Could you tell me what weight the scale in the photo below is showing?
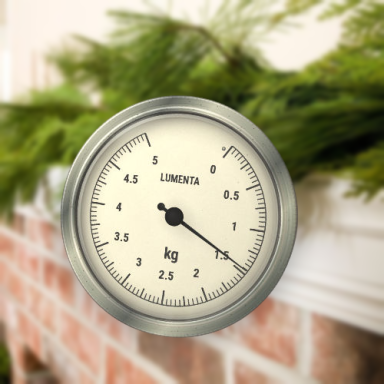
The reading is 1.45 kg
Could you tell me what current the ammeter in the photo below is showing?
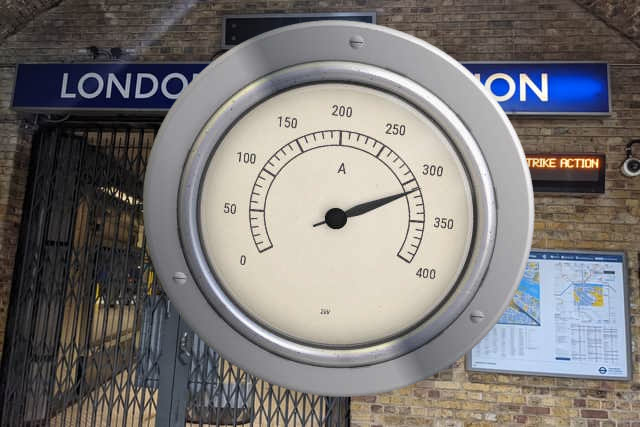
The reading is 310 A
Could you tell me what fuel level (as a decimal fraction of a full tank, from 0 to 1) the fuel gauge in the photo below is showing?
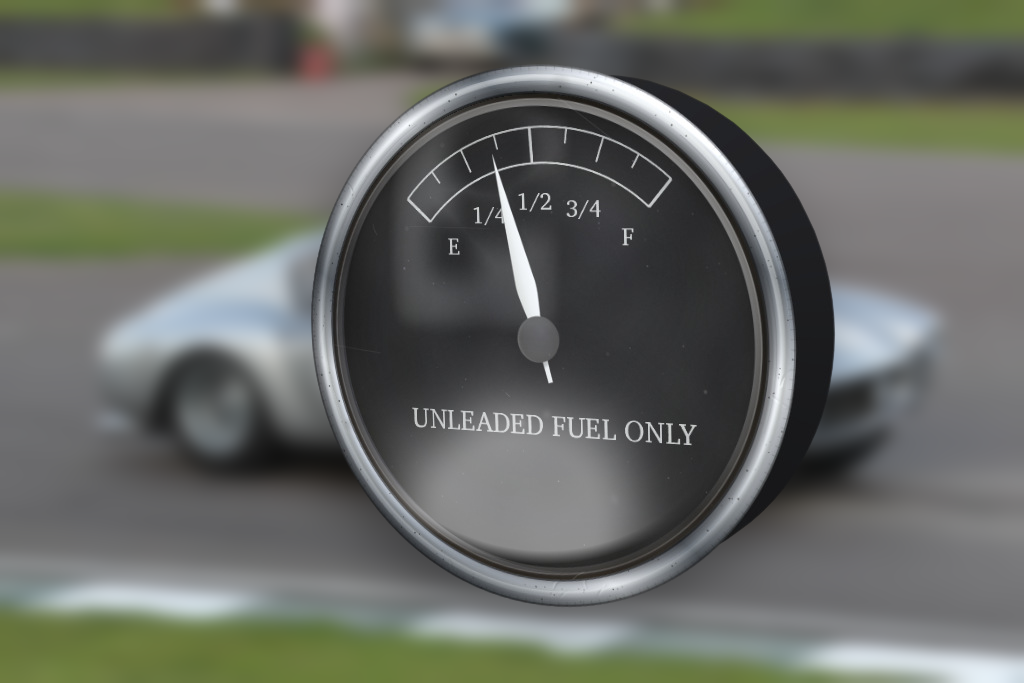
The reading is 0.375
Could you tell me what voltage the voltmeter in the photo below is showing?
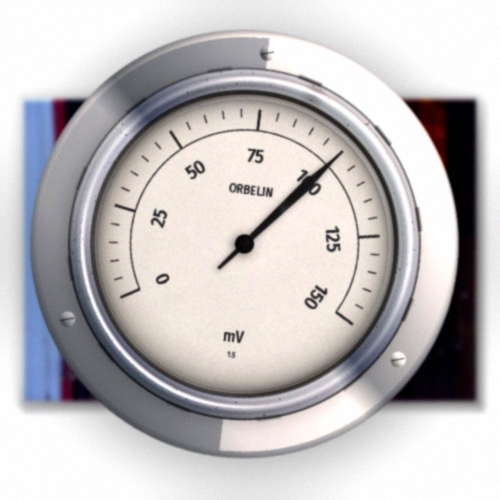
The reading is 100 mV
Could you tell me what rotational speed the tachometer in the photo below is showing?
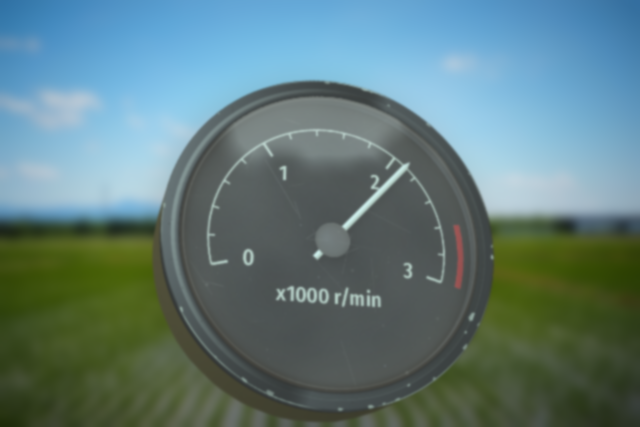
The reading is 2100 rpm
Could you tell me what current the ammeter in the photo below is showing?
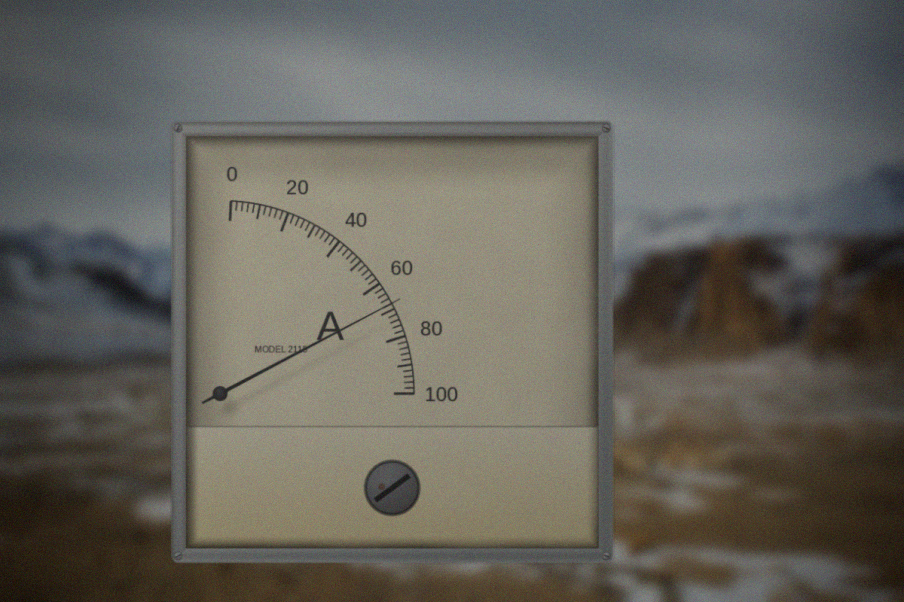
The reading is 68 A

**Task requirements:** Put every line of the rows above into a Markdown table with the columns Line (the line's number) and Text (the line itself), dropping any blank lines. Leave the pictures out.

**Exercise result:**
| Line | Text |
|---|---|
| 1 | Could you tell me what weight the scale in the photo below is showing? |
| 2 | The reading is 1.45 kg |
| 3 | Could you tell me what current the ammeter in the photo below is showing? |
| 4 | The reading is 310 A |
| 5 | Could you tell me what fuel level (as a decimal fraction of a full tank, from 0 to 1) the fuel gauge in the photo below is showing? |
| 6 | The reading is 0.375 |
| 7 | Could you tell me what voltage the voltmeter in the photo below is showing? |
| 8 | The reading is 100 mV |
| 9 | Could you tell me what rotational speed the tachometer in the photo below is showing? |
| 10 | The reading is 2100 rpm |
| 11 | Could you tell me what current the ammeter in the photo below is showing? |
| 12 | The reading is 68 A |